(To-do item):
Give back, exactly and with nothing else, the lines running from the one that contains "focal_35mm: 79" to the end of the entries below; do not include pictures.

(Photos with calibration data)
▶

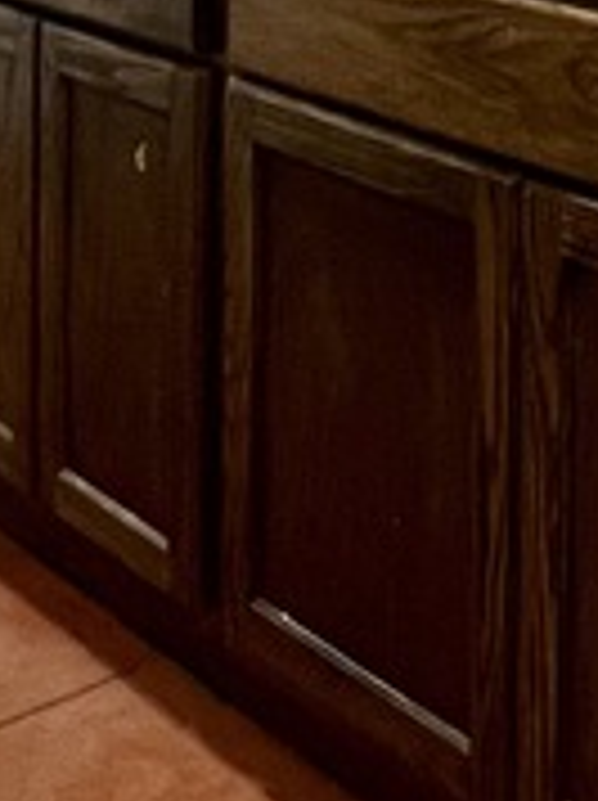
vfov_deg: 21.5
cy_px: -333
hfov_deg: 18.4
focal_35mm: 79
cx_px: 504
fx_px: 1824
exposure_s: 1/60
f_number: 1.8
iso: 320
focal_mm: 1.57
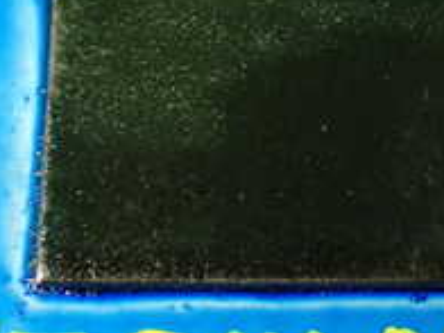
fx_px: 1180
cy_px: 63
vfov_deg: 15.9
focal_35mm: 92
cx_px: 383
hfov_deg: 20.9
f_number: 2.3
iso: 800
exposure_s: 1/50
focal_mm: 5.4
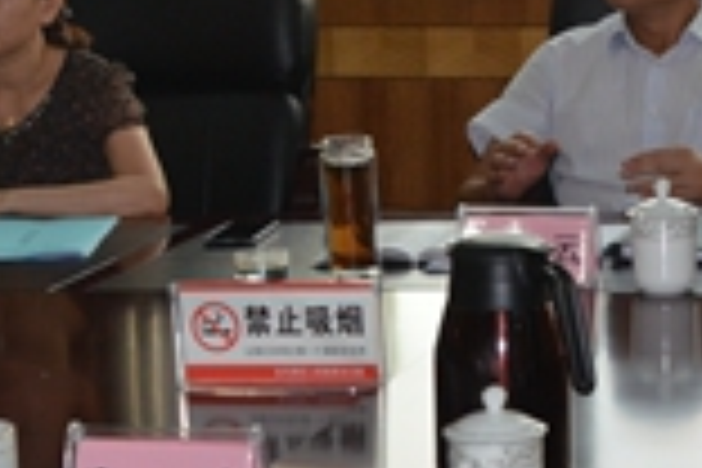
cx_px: 886
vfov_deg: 10.2
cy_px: 142
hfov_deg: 14.7
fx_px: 2613
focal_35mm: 134
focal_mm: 28
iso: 1250
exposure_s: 1/250
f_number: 5.6
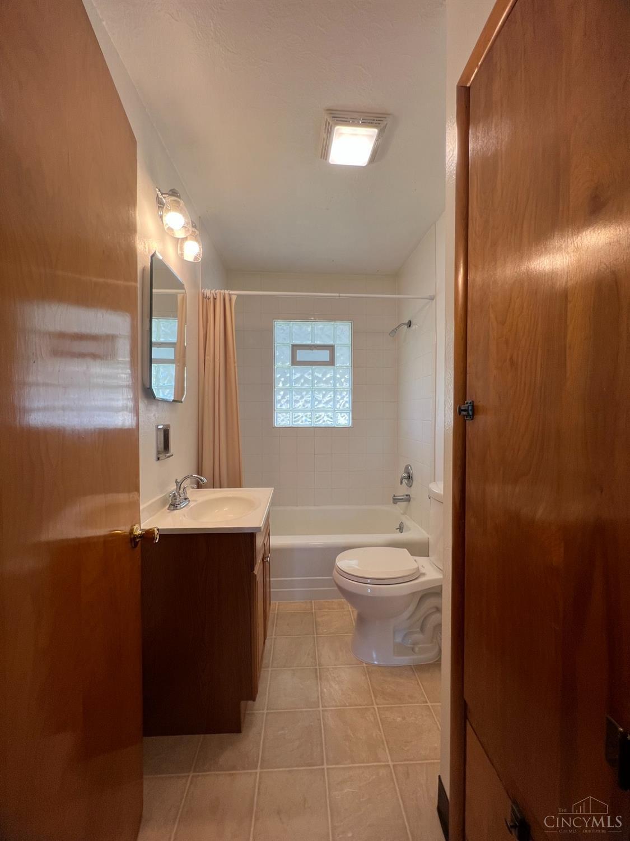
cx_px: 315
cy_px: 420
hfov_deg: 89.9
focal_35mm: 13
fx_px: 315
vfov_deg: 106.2
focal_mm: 1.57
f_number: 1.8
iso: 64
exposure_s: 1/120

◀

(Response to this task):
focal_35mm: 79
cx_px: 504
fx_px: 1824
exposure_s: 1/60
f_number: 1.8
iso: 320
focal_mm: 1.57
fx_px: 1180
cy_px: 63
vfov_deg: 15.9
focal_35mm: 92
cx_px: 383
hfov_deg: 20.9
f_number: 2.3
iso: 800
exposure_s: 1/50
focal_mm: 5.4
cx_px: 886
vfov_deg: 10.2
cy_px: 142
hfov_deg: 14.7
fx_px: 2613
focal_35mm: 134
focal_mm: 28
iso: 1250
exposure_s: 1/250
f_number: 5.6
cx_px: 315
cy_px: 420
hfov_deg: 89.9
focal_35mm: 13
fx_px: 315
vfov_deg: 106.2
focal_mm: 1.57
f_number: 1.8
iso: 64
exposure_s: 1/120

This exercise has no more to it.